Tyler, D. C., Melvin, J. C., Epp, M., & Kreps, A. M. (2014). Don't Fear the Reader: Librarian versus Interlibrary Loan Patron-Driven Acquisition of Print Books at an Academic Library by Relative Collecting Level and by Library of Congress Classes and Subclasses. College & Research Libraries, 75(5), 684-704. doi:10.5860/crl.75.5.684
Summary
Tyler et al. 2014 discuss to not have a lot of Patron Driven Acquisition because it will weaken the collection as a whole. It is important to be selective with the patrons requests because the librarian should focus on the strength of the collection. The research tested to see what the impact would be if 1/2 of acquisitions were patron driven over a 5 year cycle, which did not show a significant difference to the quality of the collection.
Evaluation
As an acquisitions librarian, its important to make right decisions for the collection. A large focus on patron-driven material can hurt the collection and hardly belongs in the academic library.
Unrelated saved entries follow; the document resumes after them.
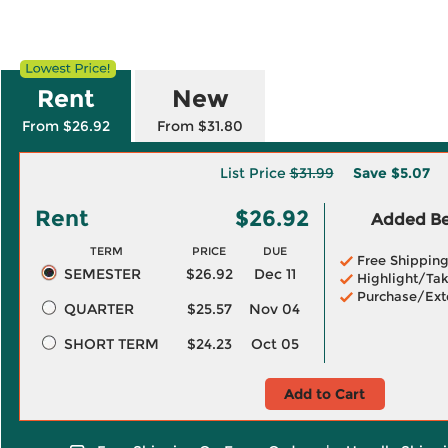
Rent
New
From $26.92
From $31.80
List Price
$31.99
Save
$5.07
Rent
$26.92
Added Ben
TERM
PRICE
DUE
Free Shippin
SEMESTER
$26.92
Dec 11
Highlight/Tak
Purchase/Ext
QUARTER
$25.57
Nov 04
SHORT TERM
$24.23
Oct 05
Add to Cart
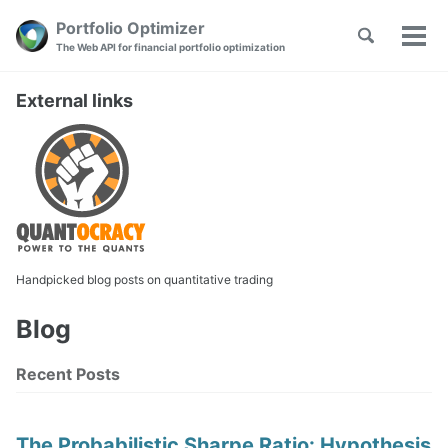
Skip
Skip
Skip
Portfolio Optimizer
Toggle
to
to
to
Tog
Skip
The Web API for financial portfolio optimization
search
primary
content
footer
men
links
navigation
External links
Handpicked blog posts on quantitative trading
Blog
Recent Posts
The Probabilistic Sharpe Ratio: Hypothesis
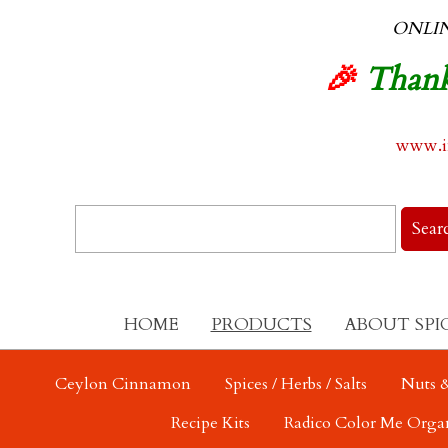
ONLI
🎉
Thank
www.in
HOME
PRODUCTS
ABOUT SPI
Ceylon Cinnamon
Spices / Herbs / Salts
Nuts &
Recipe Kits
Radico Color Me Orga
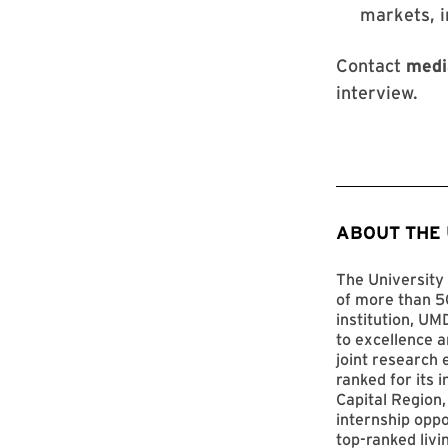
markets, 
Contact
medi
interview.
ABOUT THE
The University 
of more than 50
institution, UM
to excellence a
joint research 
ranked for its 
Capital Region,
internship opp
top-ranked livi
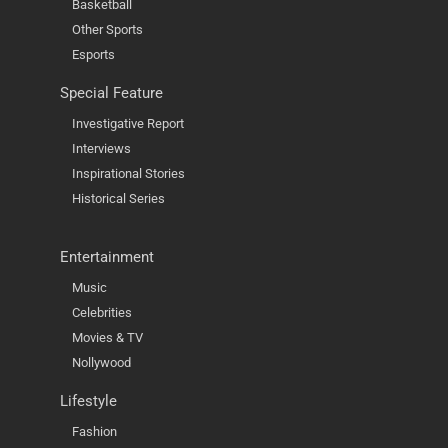
Basketball
Other Sports
Esports
Special Feature
Investigative Report
Interviews
Inspirational Stories
Historical Series
Entertainment
Music
Celebrities
Movies & TV
Nollywood
Lifestyle
Fashion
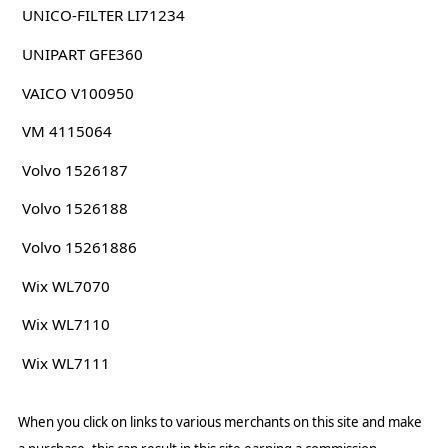
UNICO-FILTER LI71234
UNIPART GFE360
VAICO V100950
VM 4115064
Volvo 1526187
Volvo 1526188
Volvo 15261886
Wix WL7070
Wix WL7110
Wix WL7111
When you click on links to various merchants on this site and make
In a library researched, it demonstrated that 30% of patrons were using materials for recreational use rather than academic use when the library had more patron-driven options. The researchers wanted to delve deeper and see what would happen over a five year period if the acquisitions were 50% patron driven and 50% demand. However, this proved to not off set the collection. The limitation in the research is that it was a single-site survey. Also, with the data it is hard to say how long it would take for there to be an imbalance in the Patron Driven Acquisitions.